The European Union's statistics office estimated that inflation in the 15 countries using the euro rose to 3.2 per cent year-on-year in January, the highest reading since measurements for the single currency area began in January 1997.
Economists had expected inflation to remain at 3.1 per cent, as in December and November.
No monthly data or detailed breakdown was available with the Eurostat estimate, but economists said the consumer price index was most likely again boosted by food and oil prices.
This was confirmed by Spanish data earlier on Thursday, which showed prices rose at their fastest rate on record in January due to higher food and utility bills. Belgian inflation was driven to 16 year highs by the same factors.

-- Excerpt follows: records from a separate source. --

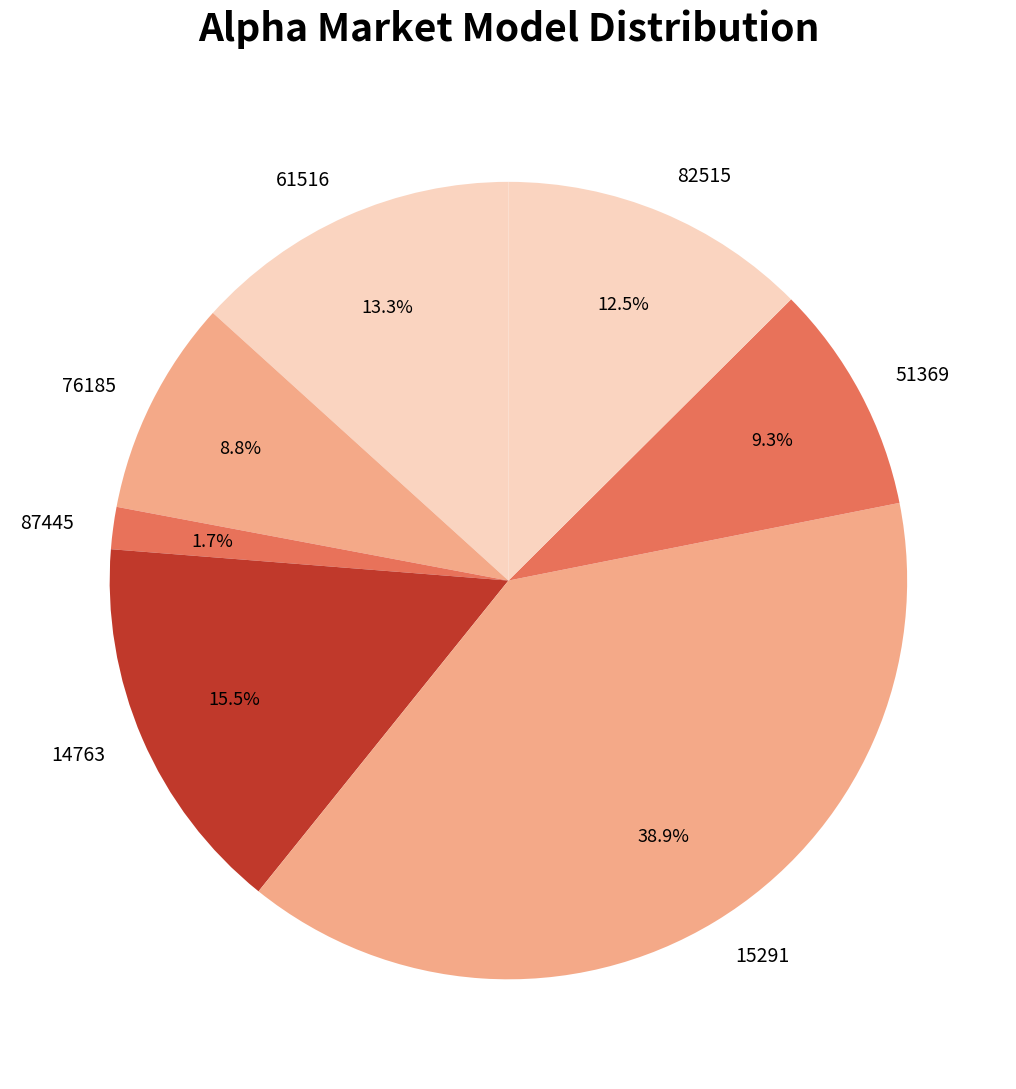

What is the smallest slice in the pie chart?

87445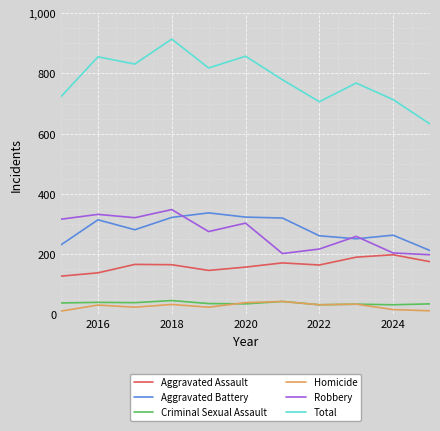

What is the minimum value for Criminal Sexual Assault?

32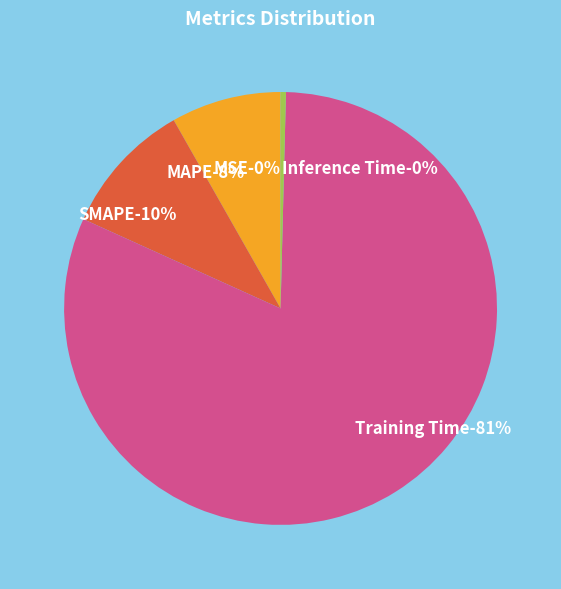

Count the number of slices in the pie.

5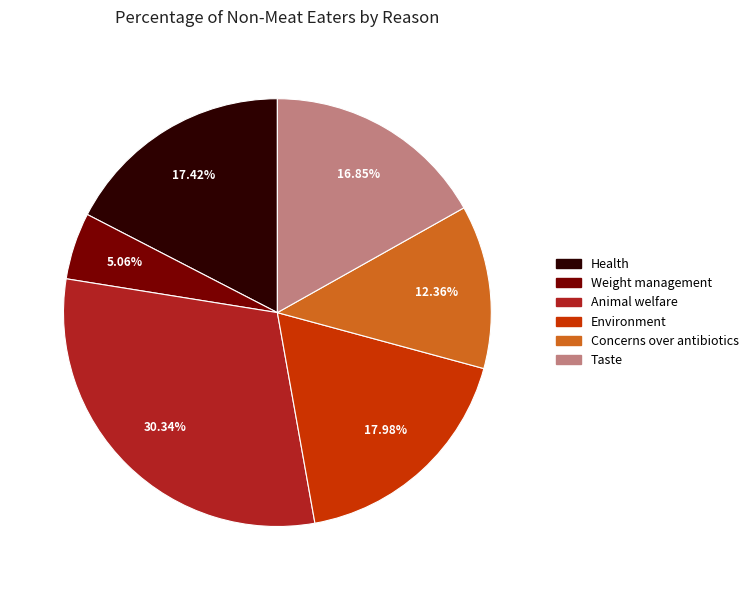

Does Health represent more than half of the total?

No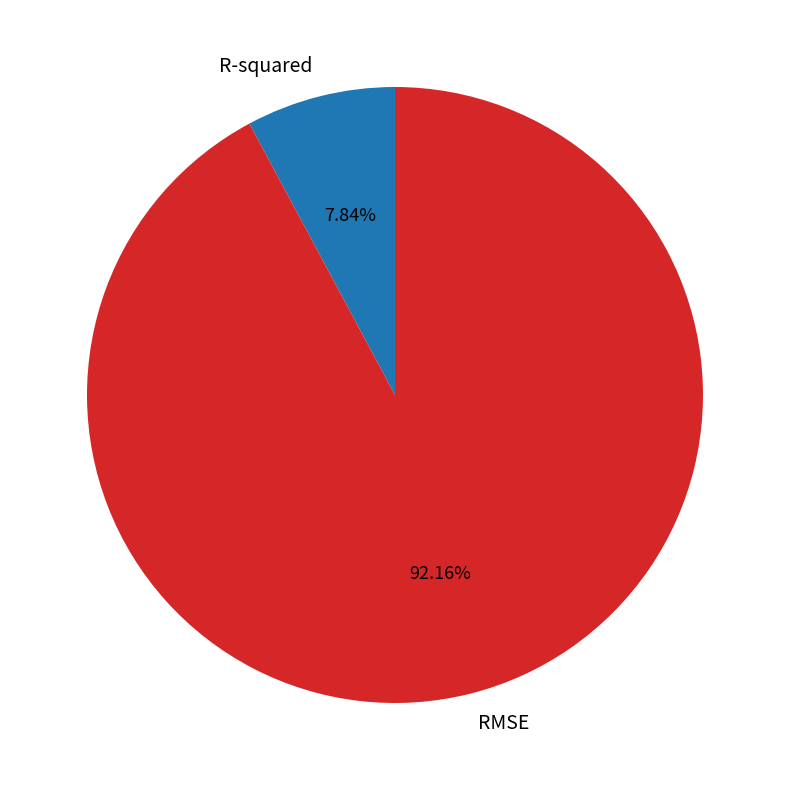

What percentage is NOT represented by RMSE?

7.8%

While economists expect inflation to slow down later this year, some said it could get worse before it gets better.
"Inflation could edge higher in the coming months, peaking at 3.3 per cent in February/March," said Sunil Kapadia, European economist at UBS.
The ECB wants to keep inflation just below 2 per cent over the medium-term, but has refrained from raising rates from the current 4 per cent because of signs that the economy is slowing.
With inflation at a record high it is equally difficult for the bank to cut rates, though economists noted that in May 2001, when inflation was at 3.1 per cent and consumer inflation expectations higher than now, the ECB did cut rates.
Inflation expectations among businesses, measured by a European Commission's monthly survey, showed a slight increase to 14 points from 13 in December. But inflation expectations among consumers were stable for the third month in a row at 28 -- lower than the 33 points when rates were cut in May 2001.
Most economists believe therefore that the bank will have to cut rates later this year, following the example of the US Federal Reserve, to support euro zone expansion.